- Also known as: The Stranger
- Genres: Dancehall reggae
- Occupations: Record producer, songwriter, instrumentalist, engineer, and mixer
- Years active: 1992–present
- Labels: Penthouse Studios, Madhouse Records

= Dave Kelly (producer) =

Jamaican record producer

Dave Kelly is a Jamaican record producer and the brother of record producer Tony "CD" Kelly. He began his career as an engineer in the late 1980s.

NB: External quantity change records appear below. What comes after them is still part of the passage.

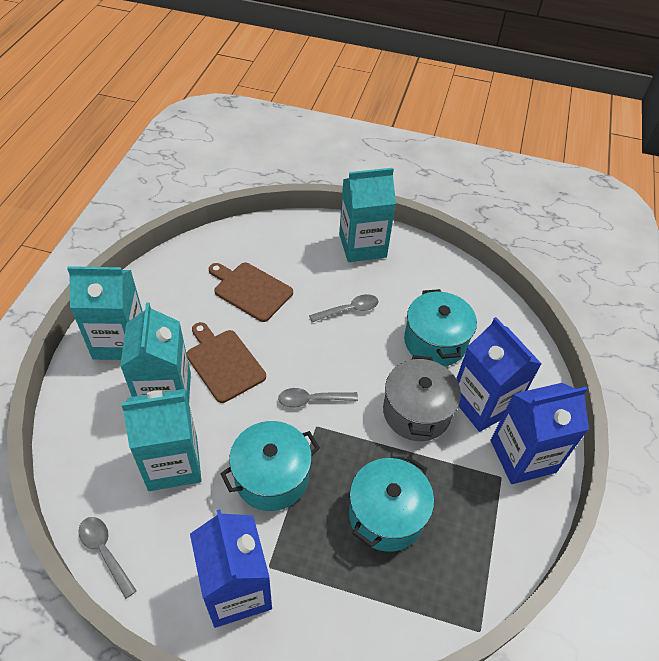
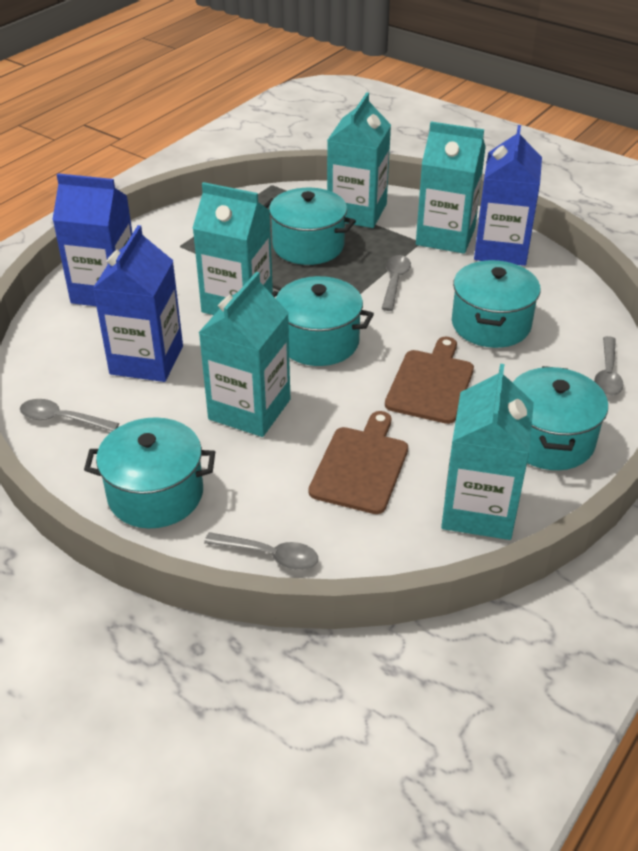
grey pot: [383,355,461,441] = 1 -> none = 0
grey spoon: [79,517,137,599] [278,388,358,408] [309,294,379,322] = 3 -> [20,399,119,431] [204,532,318,570] [382,255,411,311] [594,336,624,396] = 4
turquoise carton: [67,266,143,360] [120,302,191,402] [121,389,202,491] [339,168,396,262] = 4 -> [192,182,273,315] [198,272,290,437] [327,92,391,228] [416,122,486,254] [441,364,534,540] = 5
turquoise pot: [220,421,320,511] [349,457,434,552] [404,289,477,366] = 3 -> [84,417,215,528] [264,188,356,265] [272,276,374,366] [452,260,540,348] [512,366,608,470] = 5

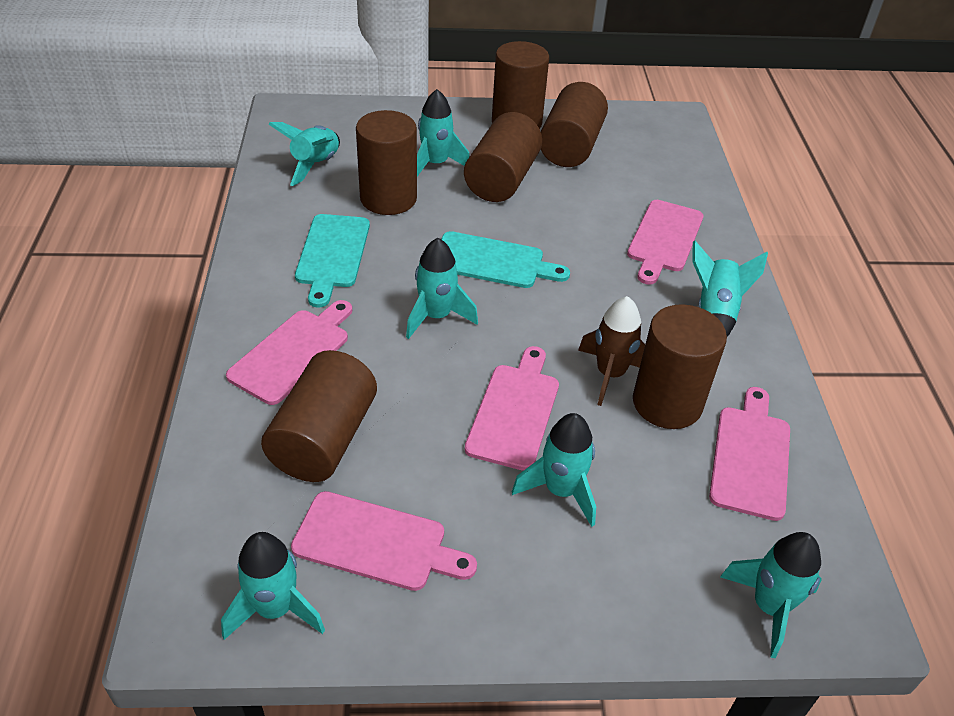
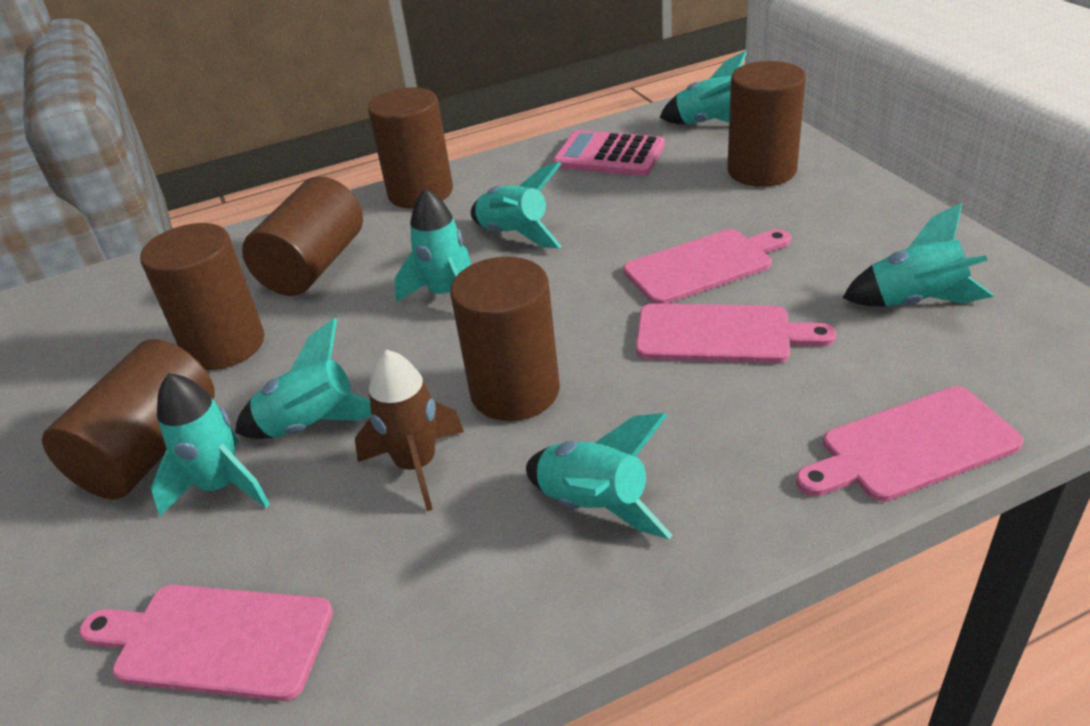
pink calculator: none = 0 -> [553,130,665,176] = 1
pink cutting board: [226,300,352,405] [291,491,477,591] [465,346,559,471] [627,200,703,285] [709,387,790,521] = 5 -> [79,585,333,701] [624,229,791,304] [636,303,836,363] [796,386,1024,502] = 4
turquoise cutting board: [295,214,370,308] [441,231,570,288] = 2 -> none = 0

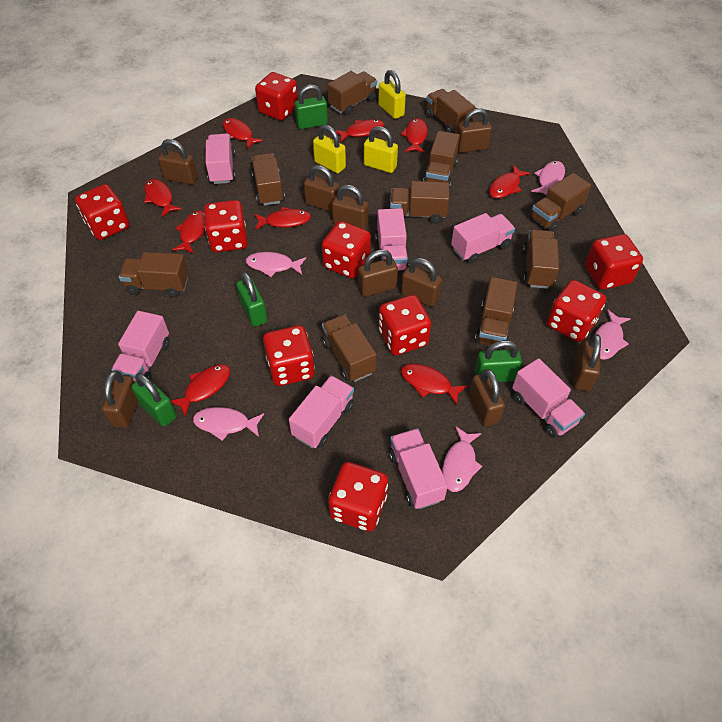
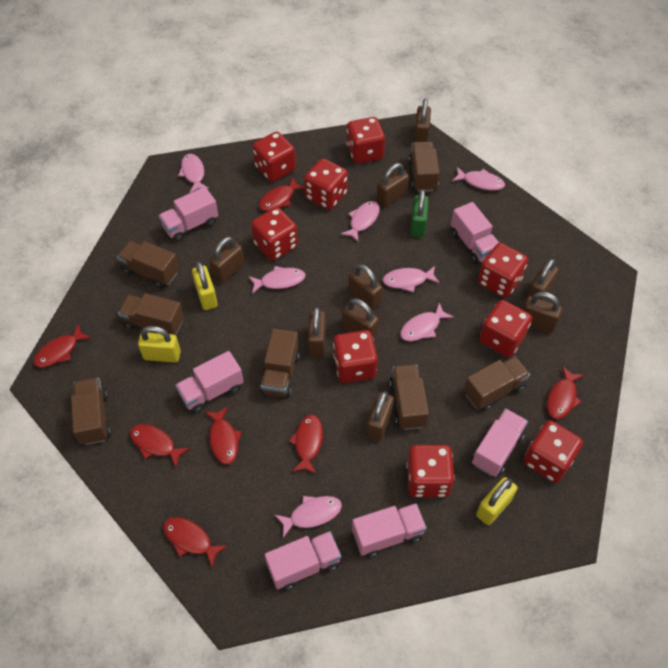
brown truck: [119,252,189,298] [252,153,285,206] [322,314,376,382] [327,71,377,115] [390,181,449,224] [423,131,460,188] [426,89,475,134] [475,277,518,349] [523,230,559,289] [530,173,591,232] = 10 -> [71,378,111,445] [117,241,179,288] [118,293,184,335] [260,329,300,397] [389,364,429,430] [409,142,439,192] [464,356,530,412] = 7
green padlock: [131,373,177,427] [236,272,267,327] [294,85,328,129] [475,340,522,382] = 4 -> [410,189,429,237] = 1
pink fish: [193,407,264,441] [246,252,306,277] [442,426,483,492] [531,161,565,195] [594,310,631,360] = 5 -> [178,154,209,193] [248,266,306,294] [275,496,342,538] [341,201,380,243] [382,266,440,292] [400,303,454,341] [452,167,505,191] = 7
pink truck: [111,311,170,382] [205,133,236,184] [289,375,354,448] [375,208,409,271] [389,428,448,509] [451,213,515,264] [512,358,585,438] = 7 -> [158,187,218,242] [175,351,244,413] [265,531,341,591] [352,503,427,558] [451,202,499,264] [472,408,528,477] = 6
red fish: [144,179,181,217] [170,364,230,417] [172,210,205,254] [223,118,263,149] [254,207,311,230] [335,119,384,142] [401,118,428,153] [401,364,468,405] [489,165,530,198] = 9 -> [33,324,91,367] [130,424,190,467] [163,517,227,567] [205,406,242,464] [259,177,305,211] [289,414,323,475] [547,366,584,419] = 7

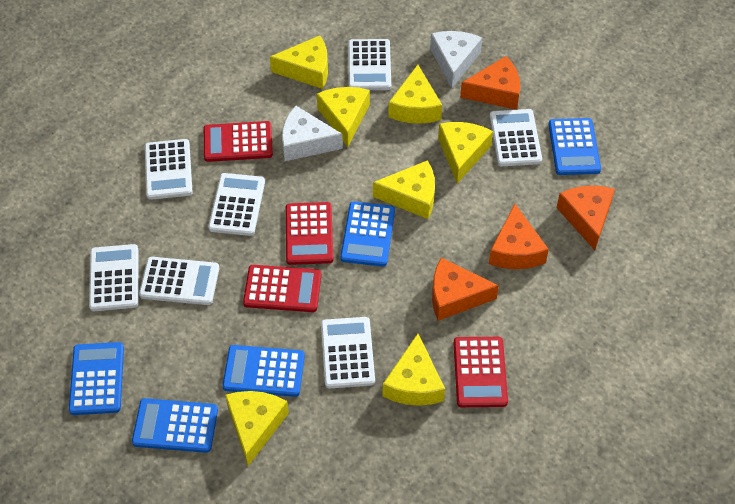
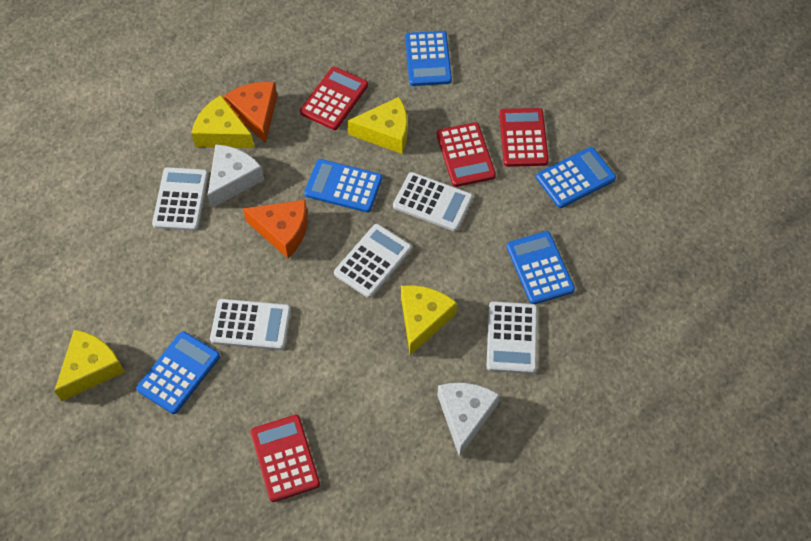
orange cheese: [432,258,499,321] [460,56,520,110] [489,204,549,269] [556,185,615,250] = 4 -> [224,82,277,143] [243,200,308,258] = 2
white calculator: [89,244,139,311] [139,257,219,305] [145,139,192,200] [208,173,265,236] [321,317,375,388] [348,39,391,90] [490,109,542,166] = 7 -> [152,167,209,231] [210,299,291,350] [334,224,412,298] [393,172,473,231] [487,301,537,374] = 5
yellow cheese: [225,391,289,466] [270,36,328,89] [317,87,370,147] [373,160,435,219] [382,334,445,406] [388,65,442,124] [438,122,493,184] = 7 -> [54,330,125,401] [191,95,254,148] [347,97,407,154] [401,285,457,355] = 4

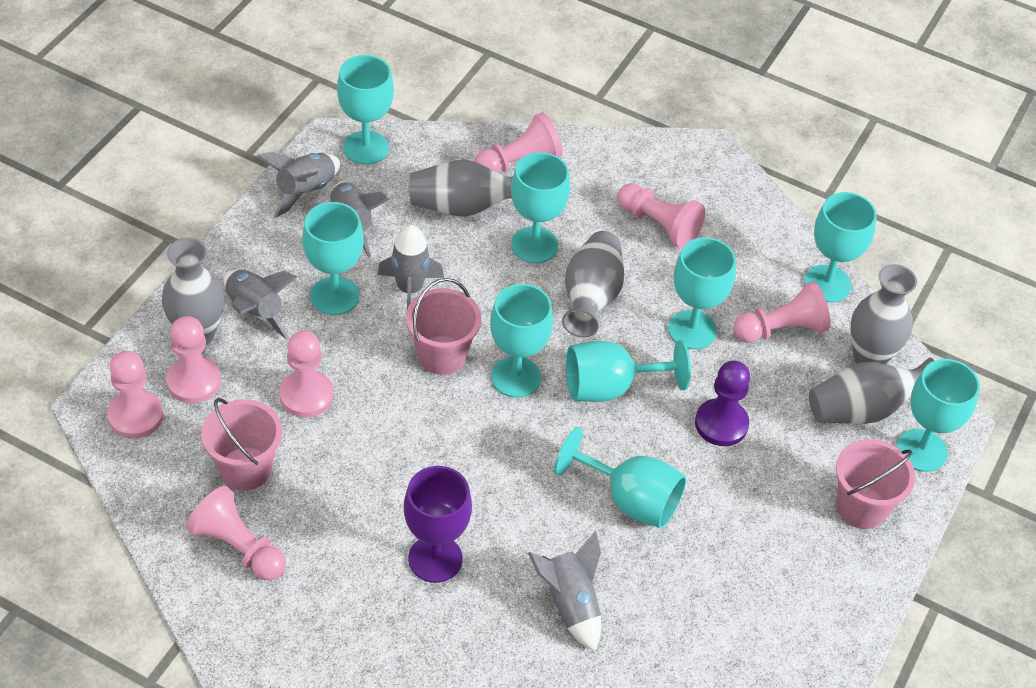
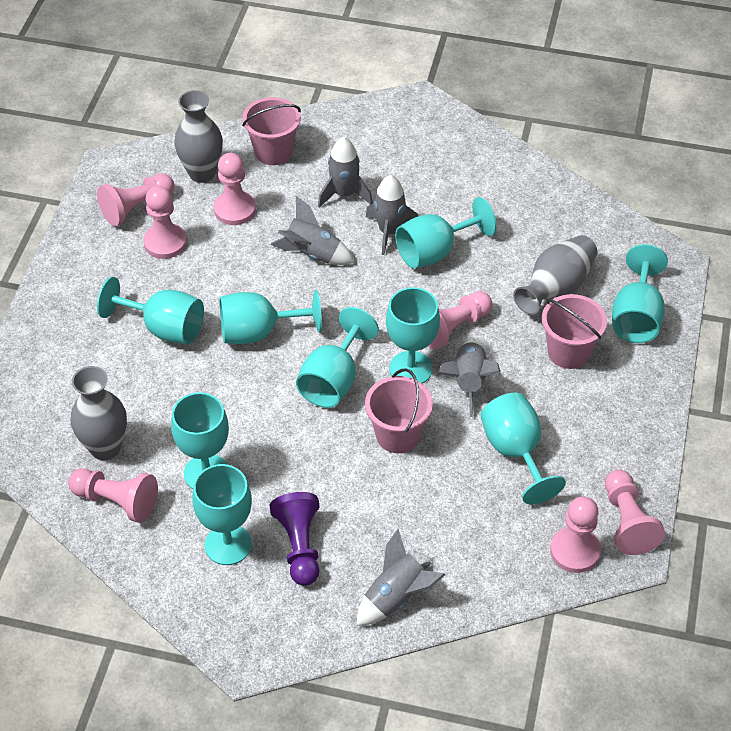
grey vase: [162,238,224,345] [409,159,513,217] [562,231,624,338] [809,358,934,424] [850,264,917,364] = 5 -> [71,366,127,460] [174,90,223,183] [513,235,597,315] = 3
purple goblet: [404,466,472,583] = 1 -> none = 0

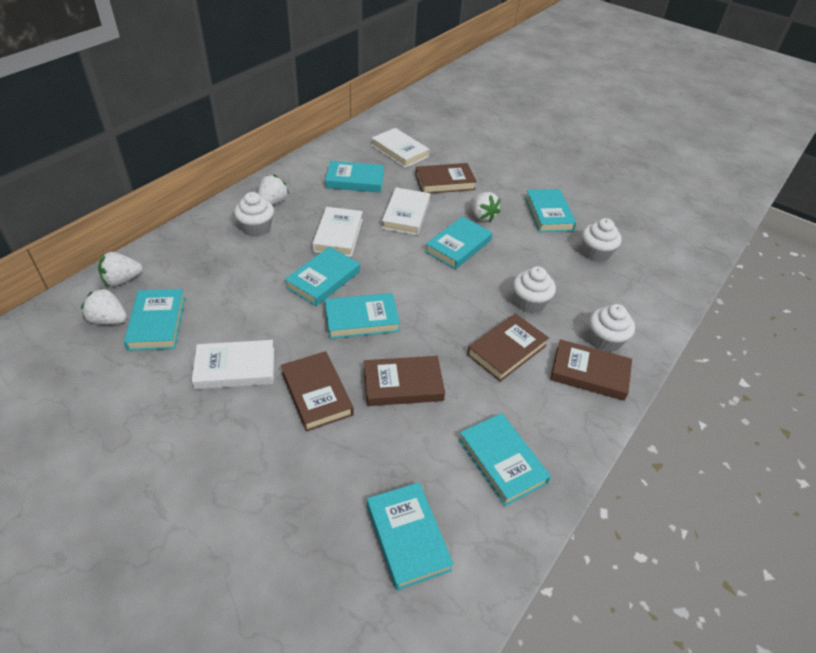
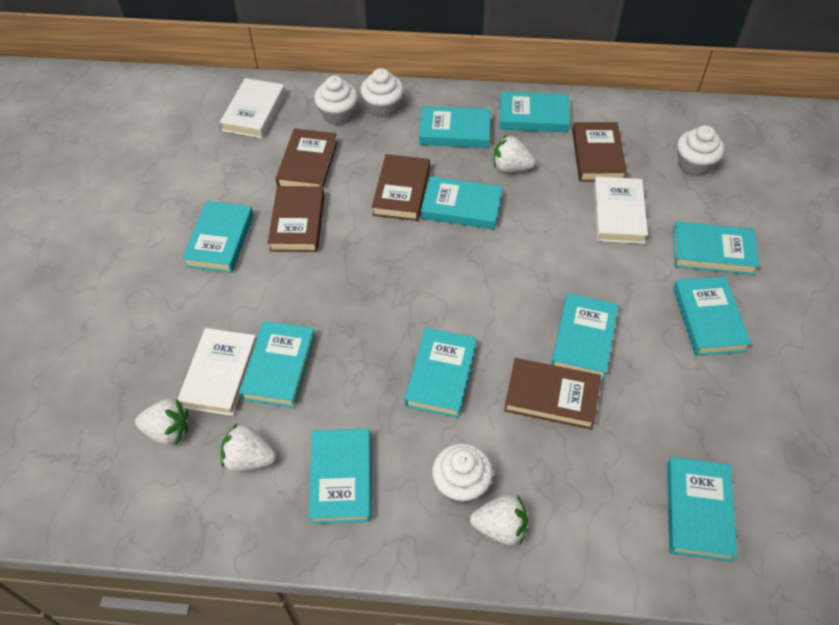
turquoise book: [124,289,185,351] [285,247,360,306] [325,161,384,193] [325,293,400,339] [367,482,454,591] [425,216,492,269] [459,413,551,506] [525,189,576,232] = 8 -> [182,201,254,273] [239,321,315,408] [309,429,371,524] [405,328,477,418] [419,106,491,148] [421,176,502,229] [499,92,570,132] [551,293,618,380] [667,457,737,562] [673,222,759,275] [673,276,751,356] = 11
white book: [192,340,274,389] [312,207,363,257] [371,128,430,168] [382,187,430,235] = 4 -> [178,328,256,416] [220,78,286,138] [593,177,648,244] = 3

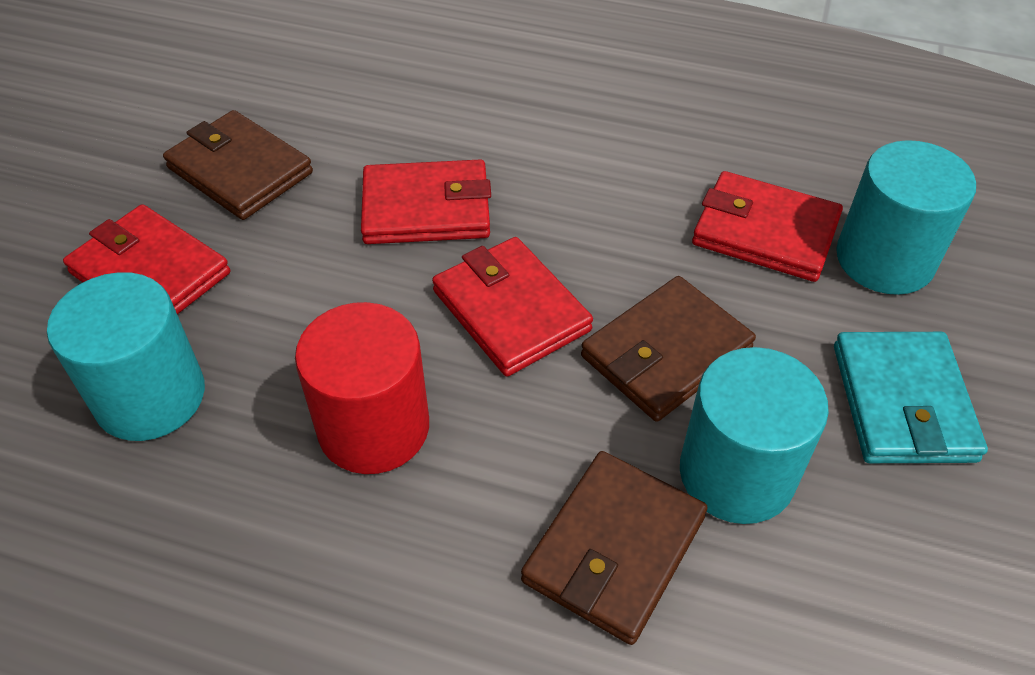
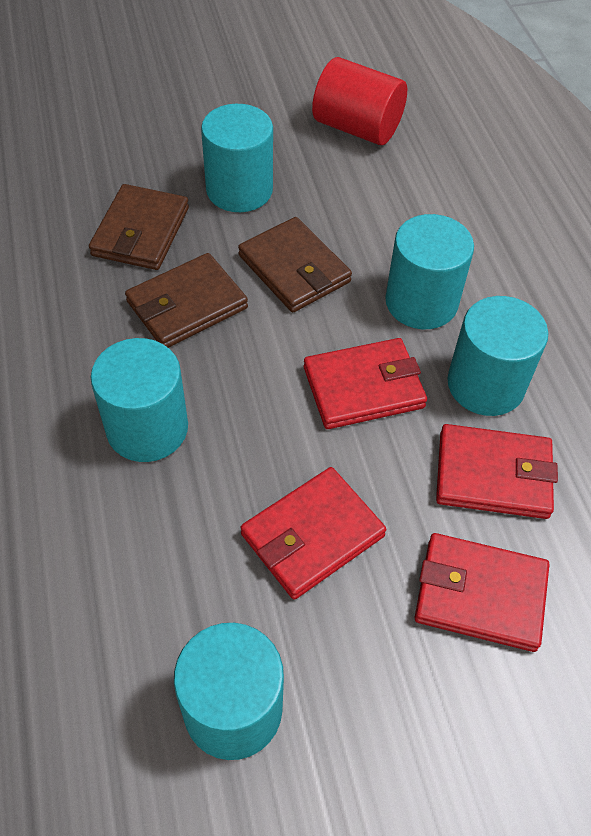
turquoise cylinder: [47,272,205,441] [680,347,829,524] [836,140,976,295] = 3 -> [91,338,188,462] [174,623,284,760] [201,104,273,212] [385,214,474,329] [447,296,549,416] = 5
turquoise wallet: [834,332,988,463] = 1 -> none = 0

After getting into producing at the Penthouse label of Donovan Germain, he started his own label, Madhouse, together with business partner Janet Davidson in 1991. He went on to become one of the most successful dancehall reggae producers in Jamaica, recording numerous songs that topped the local and international reggae charts, such as "Action" by Nadine Sutherland & Terror Fabulous in 1994 and "Look" by Bounty Killer in 1999.

Dave Kelly has released some of the most popular and influential dancehall riddims such as Joy Ride, Showtime, Fiesta, and Eighty-Five. He produced Beenie Man's international hit "Dude" featuring Ms. Thing in 2003 on the Fiesta riddim, which was featured on Beenie Man's album Back to Basics and Baby Cham's major hit "Ghetto Story," on the Eighty-Five riddim, which was the title track of Baby Cham's 2006 album that he also produced. He is also the producer of Buju Banton's 2020 Track "Blessed".